Nonostante che le parrocchie siano state affiancate da tipi diversi di comunità, queste però mancano di un qualunque riconoscimento, per cui sono costrette a gravitare nell'orbita delle stesse parrocchie o sono indotte a mettersi in posizione di dissenso. Questo fa sì che ogni esperienza comunitaria abbia meno valore agli occhi degli "assenti" e perda di efficacia nella testimonianza.
Spesso i Pastori, per il lento ricambio o per inconsapevole rifiuto, misconoscono la realtà di situazioni nuove, determinando nei fedeli un senso di smarrimento. Tuttavia, il riconoscimento da parte della autorità, per quanto importante, non deve essere determinante e pregiudiziale; una verifica va operata a livello di comunione ecclesiale più vasta ed obiettiva. Questa comunione si può ottenere non facendo valere se stessi come singoli o come gruppo, ma realizzando una fedeltà completa al Vangelo. Il riconoscimento non va minimizzato, ma va anche visto in prospettive lunghe di rinnovamento radicale. Ogni eventuale misconoscimento gratuito va però rispettosamente impugnato. La Gerarchia, se stimolata, può recepire le istanze della collettività, senza ricorrere ad inutili polemiche, ma in un dialogo aperto.
L'esigenza più diffusa e condivisa è quella di una comunità diversa, che sappia trovare il suo spazio entro i ristretti limiti che l'organizzazione ecclesiastica attuale offre. A tale scopo non sembra sufficiente partire dal singolo o da una forma generica di comunità, è opportuno puntare e modellarsi su una forma concreta di comunità, quale può essere la famiglia.
La famiglia, però, in tal caso, non va considerata così com'è, e cioè come fatto puramente sociologico, ma nel suo valore teologico di sacramento e cioè come situazione umana di vita, che rivela e traduce l'amore trinitario di Dio (che non è un "celibe"), a sua volta indicativo della vera vita comunitaria.
Su questo punto sono state espresse difficoltà e perplessità. Ma se non altro a titolo di ipotesi di lavoro c'è da guardare alla famiglia come ad un momento centrale e tipico del rinnovamento comunitario ed ecclesiale. La famiglia, in quanto segno d'amore, non è soltanto simbolo della comunità ecclesiale, ma al tempo stesso può divenire il punto di appoggio o di riferimento pratico, in ordine ad una azione di rinnovamento: essa offre il primo spazio libero e vitale per l'azione veramente sacerdotale e profetica dei laici, e diventa il luogo e lo strumento più naturale per raggiungere ed includere gli "assenti" in rapporto alla rivelazione concreta dell'amore di Dio. Qui si inserisce i1 discorso dell'educazione dei figli alla fede, che non può essere demandata a nessuno, anche se va ricercato un raccordo con la comunità più vasta "Chiesa" in questo senso: dalla famiglia-comunità alla comunità-famiglia.
Non si riesce a vedere in pratica come questo passaggio o questo scambio possa essere realizzato nella situazione attuale e della Chiesa e delle famiglie. Per questo si auspica un ulteriore sforzo di ricerca, per valorizzare in chiave evangelica - senza saltarlo - questo momento essenziale della condizione umana, che non solo è oggetto, ma fonte e soggetto di evangelizzazione vissuta.

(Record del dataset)

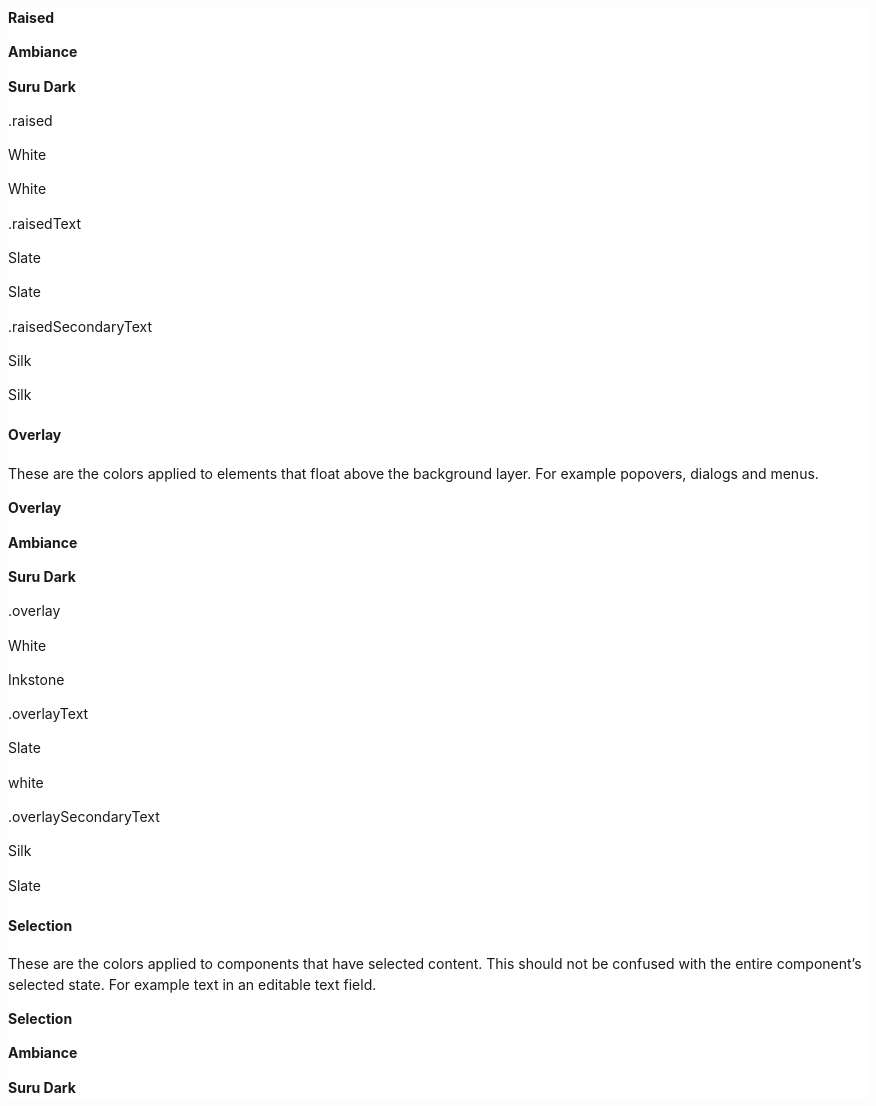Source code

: **Raised**

**Ambiance**

**Suru Dark**

.raised

White

White

.raisedText

Slate

Slate

.raisedSecondaryText

Silk

Silk

#### Overlay

These are the colors applied to elements that float above the background
layer. For example popovers, dialogs and menus.

**Overlay**

**Ambiance**

**Suru Dark**

.overlay

White

Inkstone

.overlayText

Slate

white

.overlaySecondaryText

Silk

Slate

#### Selection

These are the colors applied to components that have selected content. This
should not be confused with the entire component’s selected state. For example
text in an editable text field.

**Selection**

**Ambiance**

**Suru Dark**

DOMANDE DI STUDIO:
A. In base al testo sulle comunità ecclesiali, spieghi in una-tre frasi per quale motivo vi si auspica «un ulteriore sforzo di ricerca».
B. Riprenda il testo sulle comunità ecclesiali e lo prosegua a partire dalla sua ultima frase.
L'elenco costituisce un materiale a sé stante, distinto dal testo.

RISPOSTE ALLE DOMANDE:
A. Lo sforzo di ricerca è auspicato perché non si riesce a vedere in pratica come il passaggio dalla famiglia-comunità alla comunità-famiglia possa realizzarsi nella situazione attuale della Chiesa e delle famiglie. La ricerca servirebbe a valorizzare in chiave evangelica la famiglia, senza saltarla. Il testo la considera un momento essenziale della condizione umana e non solo oggetto, ma anche fonte e soggetto di evangelizzazione vissuta.

B.
 
 
Sguardo sintetico
VERSO UNA COMUNITÀ "DIVERSA"
 
Qualunque fosse il punto di partenza, è stato unanimemente riconosciuto che una risposta unitaria e convergente ai vari problemi esaminati è da trovare in una comunità evangelizzante "diversa": non fondata su rapporti puramente istituzionali o su una forma di appartenenza e ruoli di carattere giuridico, ma animata da sincero spirito di "comunione" (nel senso oggettivo della koinonia).
Una comunità ecclesiale intesa come modo e luogo di comunione eliminerebbe tutti quegli steccati che creano gli "assenti" e lascerebbe cadere tutte le barriere che restringono lo spazio per la presenza più ampia possibile di tutti gli uomini nel Popolo di Dio.
Una comunità "diversa" che guarda davvero agli "assenti" deve essere ricercata e costruita su basi laicali di unico Popolo di Dio, e non più sull'egemonia clericale (anche del clericalismo dei laici o come mentalità).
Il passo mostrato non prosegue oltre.